Succès de la collecte de Lego pour l'artiste dissident chinois Ai Weiwei

Par @Culturebox
Mis à jour le 06/12/2016 à 06H30, publié le 26/10/2015 à 11H56
Ai Weiwei, à Londres, en septembre 2015

Ai Weiwei, à Londres, en septembre 2015

© LEON NEAL / AFP

L'artiste dissident chinois Ai Weiwei va poursuivre son projet d'oeuvre d'art en Lego, après le succès éclair de sa collecte de briquettes lancée après avoir accusé le fabricant danois de lui avoir refusé une commande en invoquant ses motivations "politiques".

L'artiste, qui avait lancé son appel aux dons lundi matin sur son compte Instagram, a entre temps reçu suffisamment de promesses de la part des internautes pour pouvoir réaliser son projet en Australie, a-t-il indiqué lors d'une rencontre avec la presse à Berlin, où il réside depuis début août. "Internet est un peu comme une église moderne.
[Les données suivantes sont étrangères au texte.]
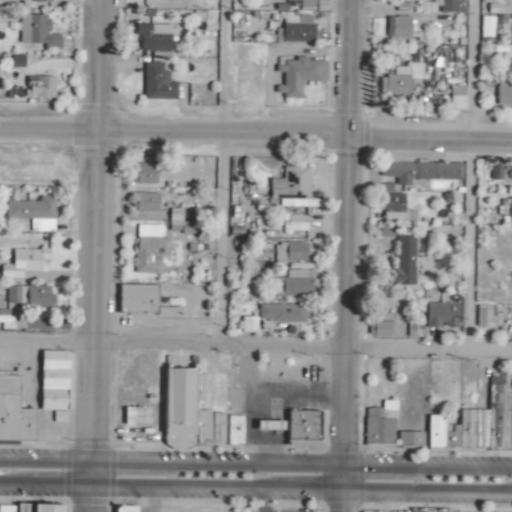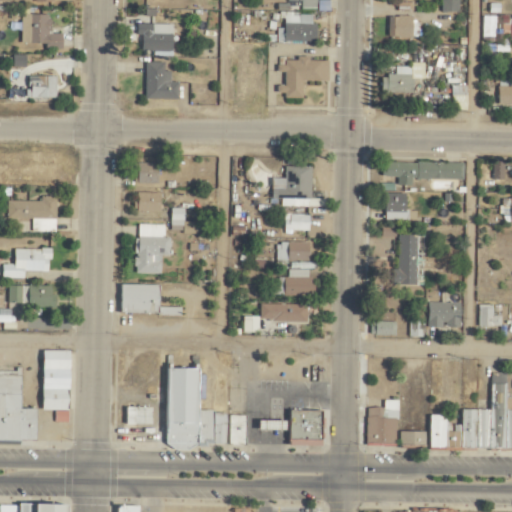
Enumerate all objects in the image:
building: (43, 0)
building: (304, 4)
building: (502, 25)
building: (398, 27)
building: (295, 29)
building: (36, 31)
building: (153, 37)
building: (17, 62)
road: (470, 70)
building: (298, 76)
building: (400, 79)
building: (157, 83)
building: (40, 87)
building: (503, 92)
building: (456, 98)
road: (255, 139)
building: (420, 171)
building: (495, 171)
building: (144, 174)
building: (293, 189)
building: (146, 202)
building: (395, 209)
building: (510, 210)
building: (33, 214)
building: (181, 223)
building: (293, 223)
building: (386, 232)
road: (219, 243)
road: (468, 247)
building: (148, 249)
building: (289, 252)
road: (90, 256)
road: (346, 256)
building: (403, 260)
building: (24, 263)
building: (293, 283)
building: (28, 296)
building: (137, 299)
building: (167, 312)
building: (281, 313)
building: (441, 315)
building: (487, 318)
building: (248, 325)
building: (381, 329)
building: (414, 329)
road: (255, 348)
road: (268, 367)
building: (53, 384)
road: (297, 396)
road: (249, 408)
building: (189, 410)
building: (136, 416)
building: (379, 424)
building: (477, 424)
building: (270, 426)
building: (303, 428)
building: (235, 430)
building: (411, 439)
road: (256, 464)
road: (256, 488)
road: (151, 500)
building: (31, 507)
building: (125, 508)
building: (412, 511)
Vous allez voir le prêtre, vous lui faites part de votre souffrance et tous les membres de la communauté peuvent participer et, peut-être, trouver une solution", a-t-il déclaré, selon des propos rapportés en allemand par l'agence DPA.

La firme créatrice du jeu de construction pour enfants a été entraînée dans une polémique sur les réseaux sociaux après que l'artiste ait fait savoir que Lego a refusé de l'approvisionner car l'entreprise "ne peut approuver l'utilisation de (ses briques) pour des oeuvres politiques". 
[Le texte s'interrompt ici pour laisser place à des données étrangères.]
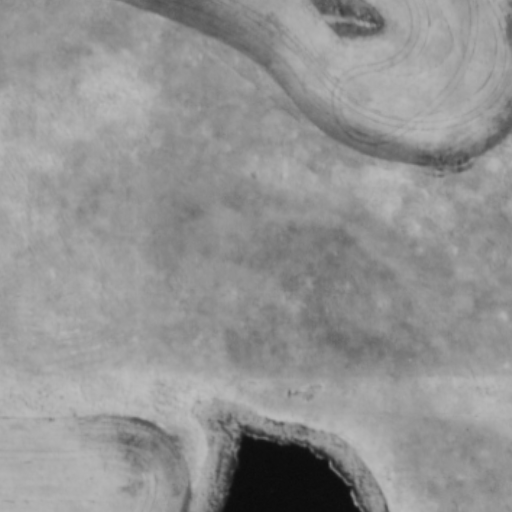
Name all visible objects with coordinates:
road: (256, 439)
"Le studio Ai Weiwei annoncera (...) des points de collecte dans différentes villes" afin de récupérer des briques, avait révélé lundi matin un post sur le compte Instagram de l'artiste chinois. Une voiture rouge au toit ouvrant légèrement entrouvert, garée devant le studio pékinois de l'artiste, a été désignée "premier (point de collecte) de  (briques) Lego", selon une photo postée sur son compte Instagram.

Artiste polyvalent, peintre, sculpteur et plasticien, Ai Weiwei, qui a aidé à la conception du "Nid d'oiseau", le stade de Pékin construit pour les JO 2008, est aussi un critique féroce du gouvernement chinois, même si le climat de confrontation a semblé s'apaiser ces derniers temps.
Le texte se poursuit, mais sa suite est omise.